Free SpeechPress Freedom

Council of State suspends the execution of the circular that bans audio-visual recording of protests

The Council of State issued a suspension of execution decision in the lawsuit filed by the Media and Law Studies Association against the General Directorate of Security circular from April 27 that bans audio-visual recordings during public demonstrations. 

In the decision served on December 15, it is stated that after reviewing the case filed on behalf of journalist Barış Altıntaş and the statements submitted by the defendant parties, the 10th Chamber of the Council of State determined that the circular imposes restrictions on freedoms of information and press. Stating that restrictions upon fundamental freedoms can only be imposed in cases that are predictable by law and by the legislative body, the court ruled for the suspension of execution of the circular, on the grounds that it violates articles 7 and 13 of the Turkish Constitution.
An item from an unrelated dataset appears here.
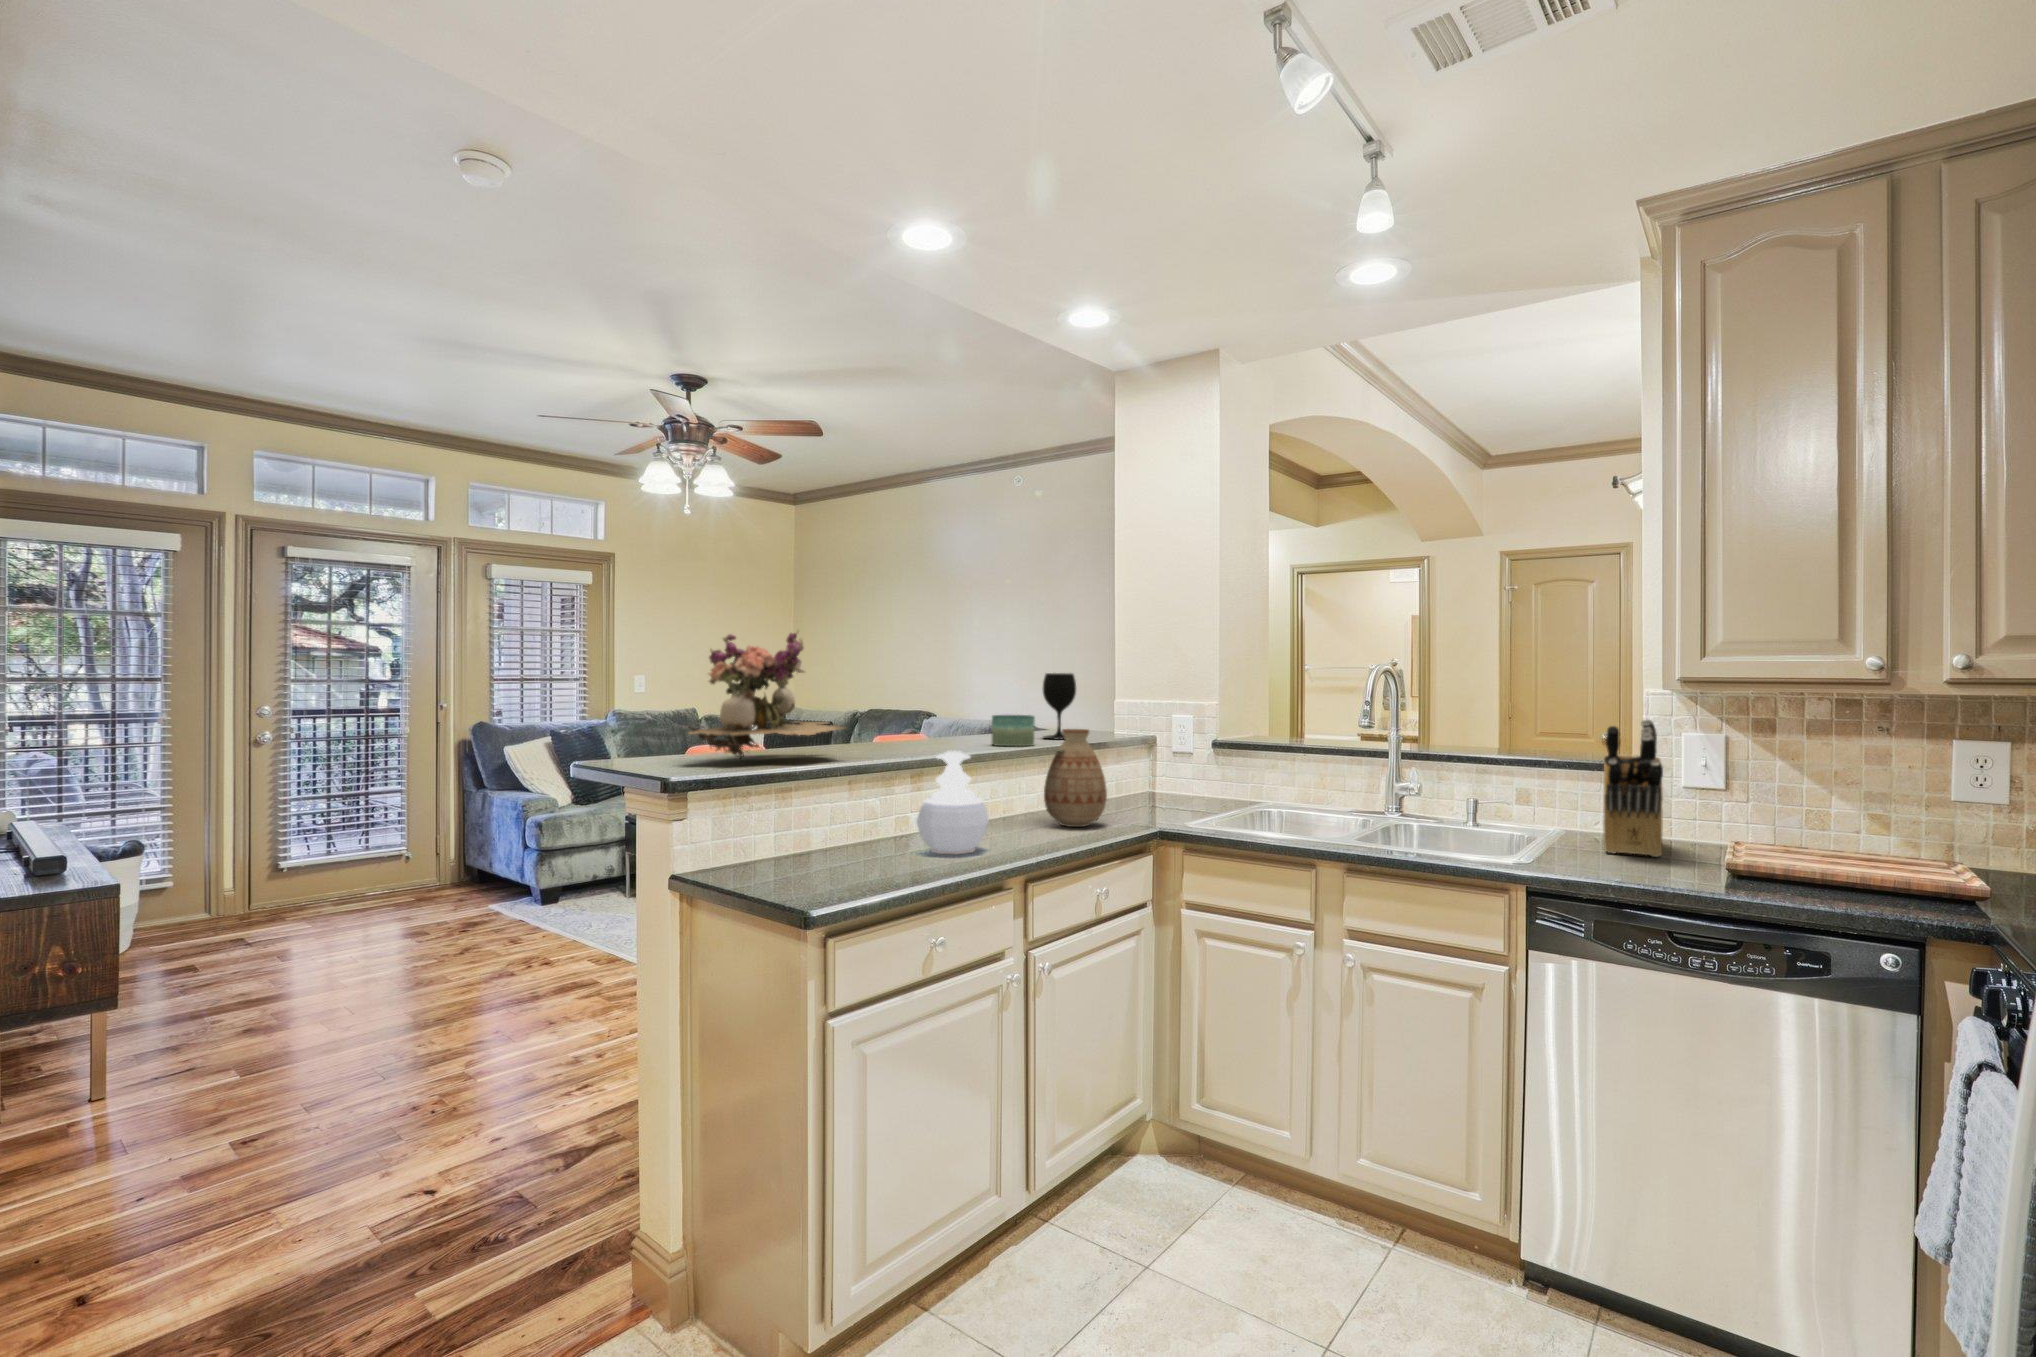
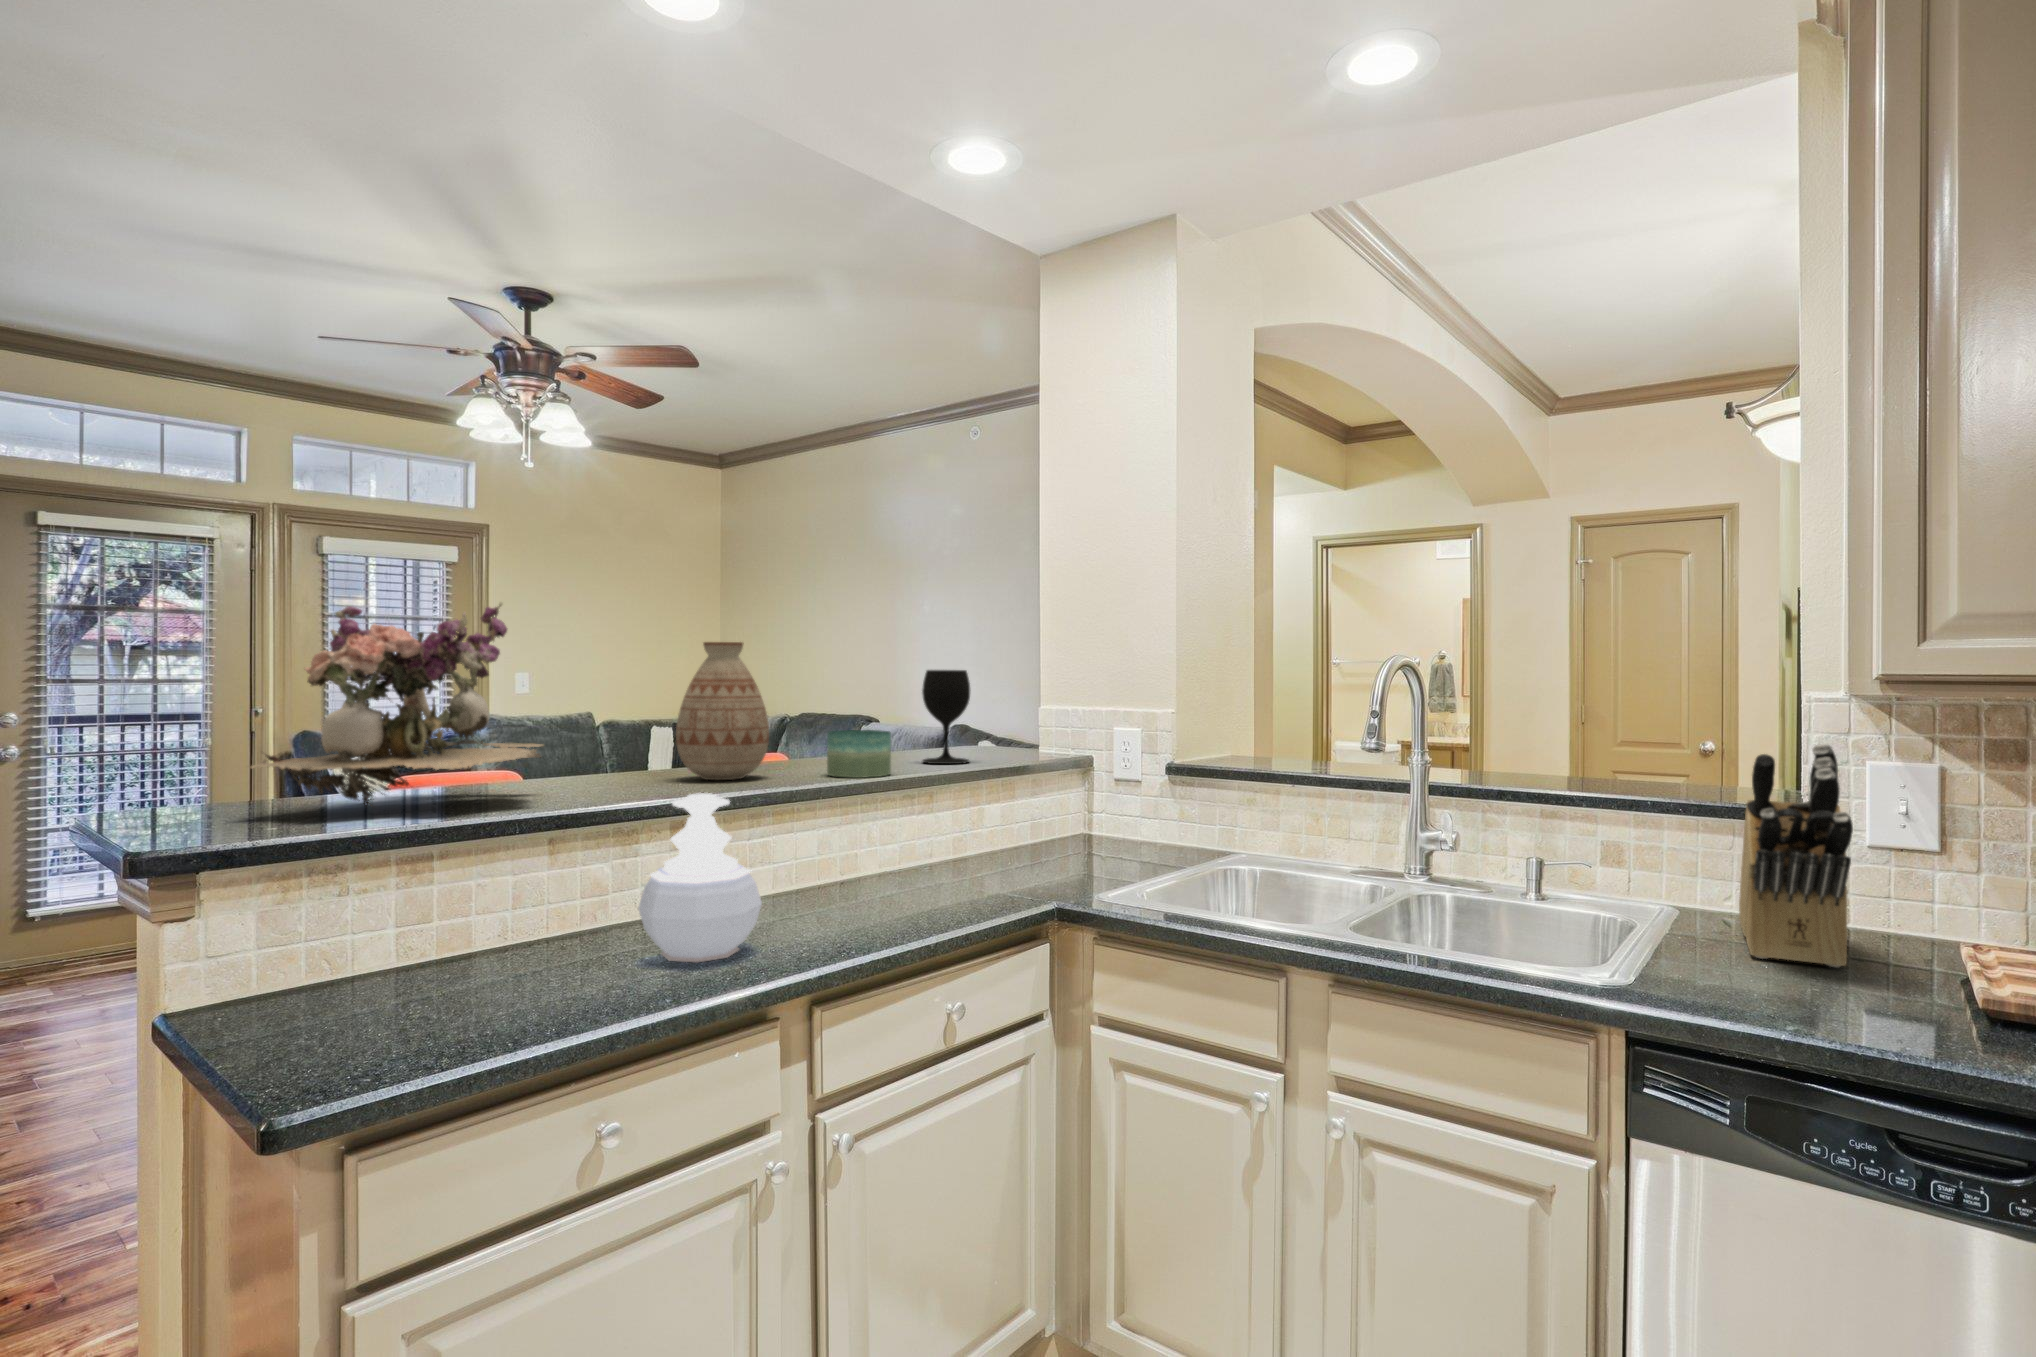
vase: present [1044,729,1107,827] -> present [676,642,769,780]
On May 5, 2021, MLSA filed a lawsuit against the circular, which drew significant negative reaction from rights defenders and activists and was published on the eve of May 1, Labor Day. 

The General Directorate of Security and the Ministry of Interior had submitted their identical defenses to the 10th Chamber of the Council of State on August 16. There, they defined the circular as an “in-house instruction” that explains already existing legal powers of law enforcement, hence, concerns only the personnel of relevant institutions. In that respect, they claimed that a journalist could not be a party to such a lawsuit. However, every administrative action taken by law enforcement officers as per the circular directly affects all citizens, which means that it results in a “general regulatory action” in practice.
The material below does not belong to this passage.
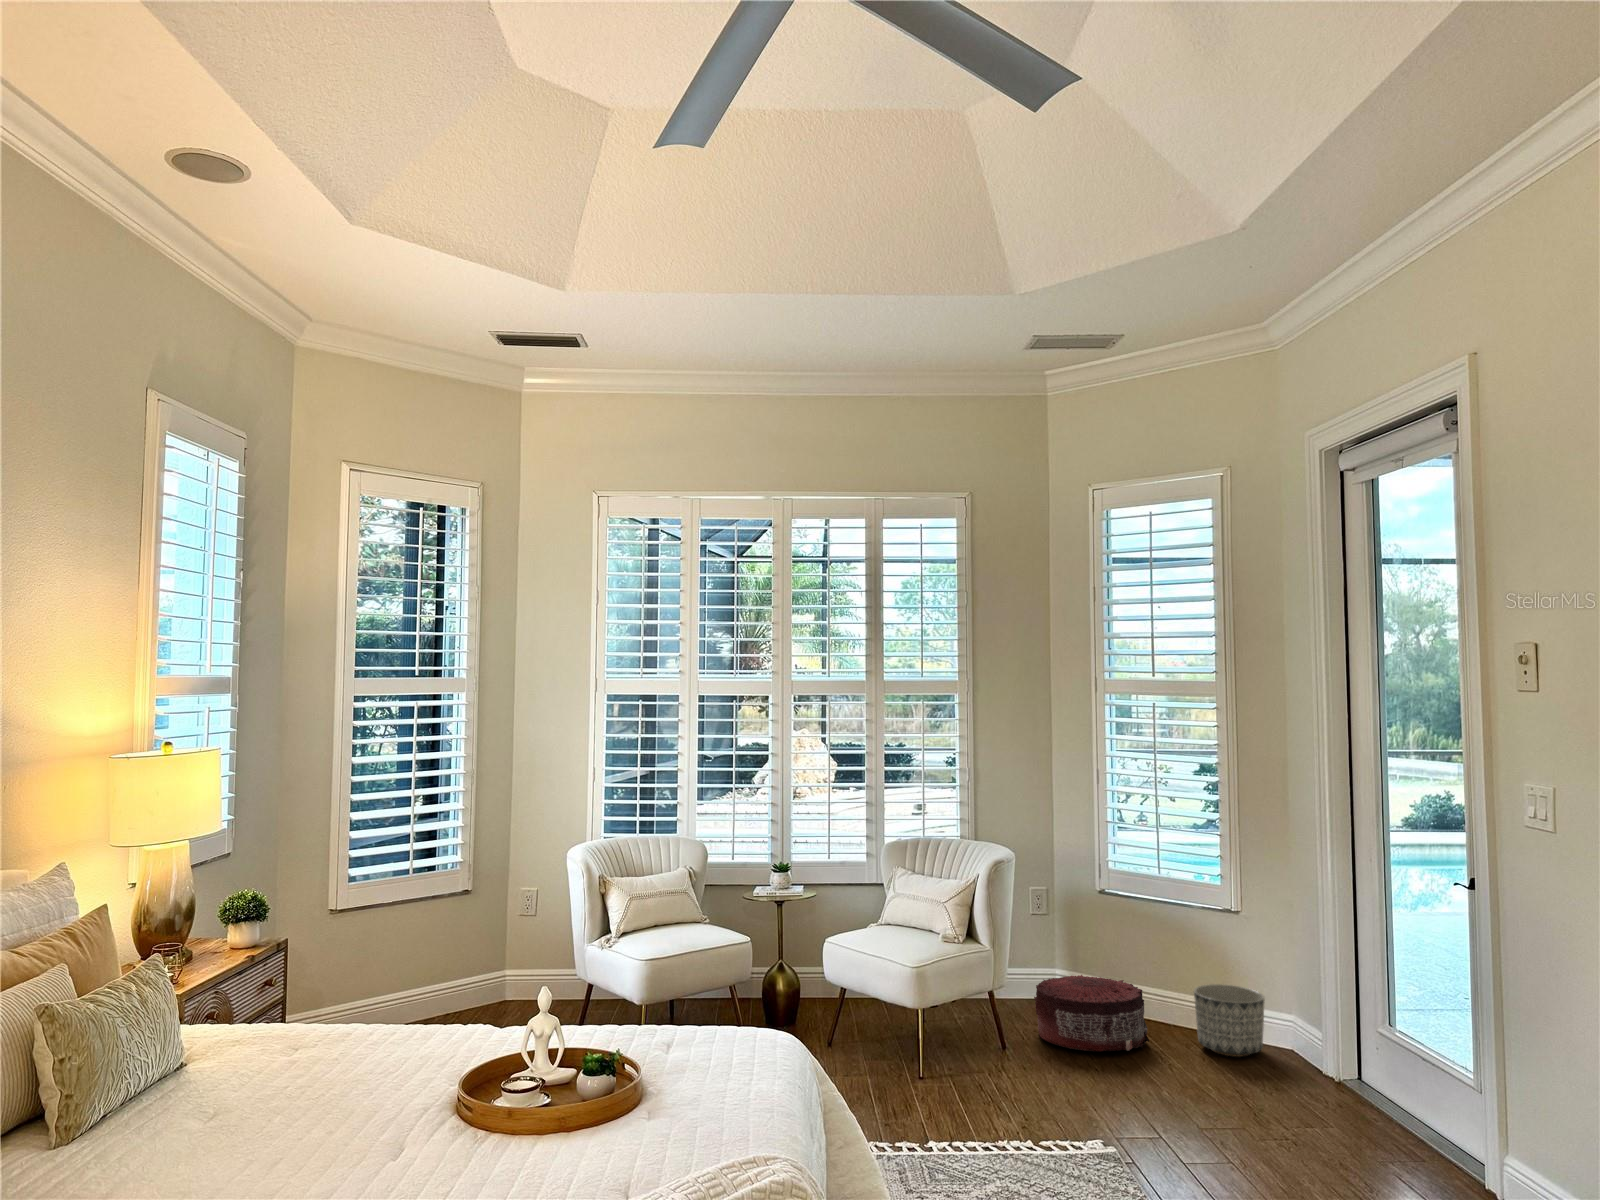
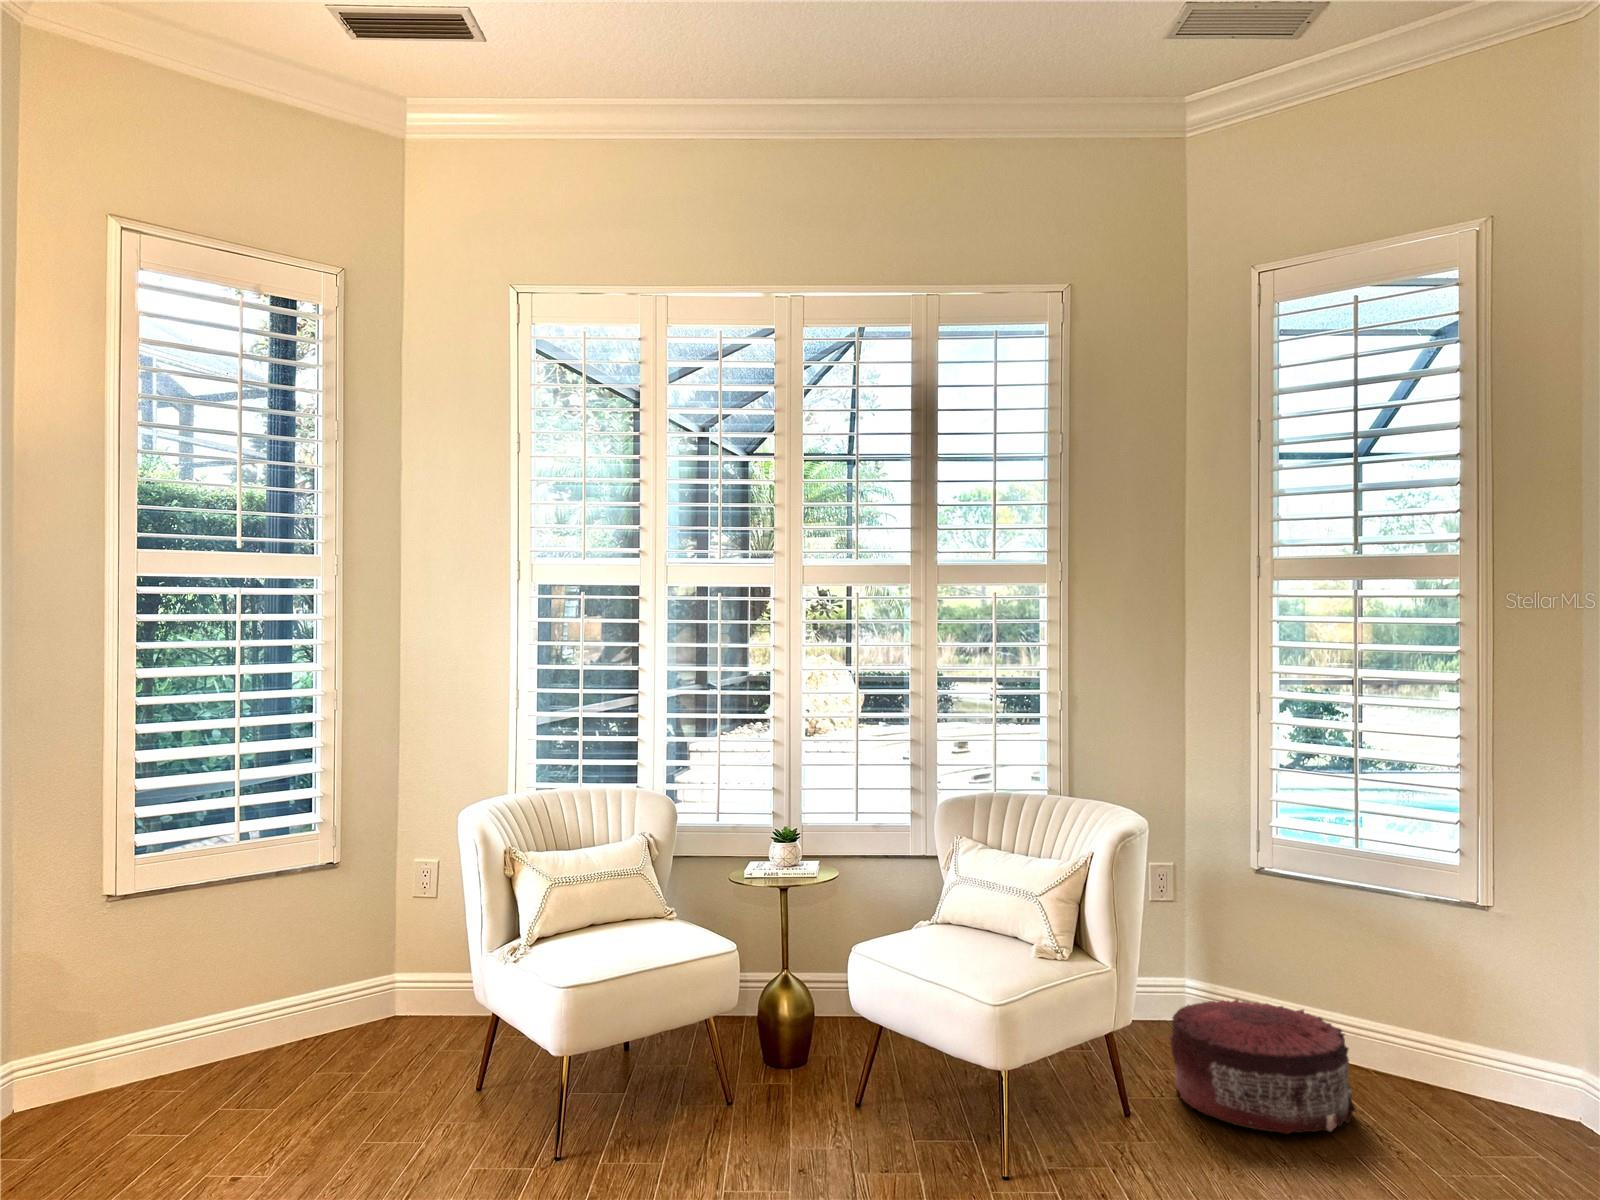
planter: present [1194,984,1264,1057] -> none [1429,1022,1554,1145]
The petition penned by MLSA lawyers stated that the circular interfered with freedoms of press and expression, and emphasized that this kind of practice amounted to censorship in freedoms to inform and be informed, which are protected by the Constitution.

Reminding that the Ministry of Interior and the General Directorate of Security had argued that a journalist did not have the capacity to sue the circular, MLSA Co-director lawyer Veysel Ok said: “The court determined that a journalist has the capacity to file a lawsuit against the circular. Therefore the suspension of execution decision is very significant from the viewpoint of journalism. We hope that this circular will be annulled as a result of the reviewing of the merits of the case.”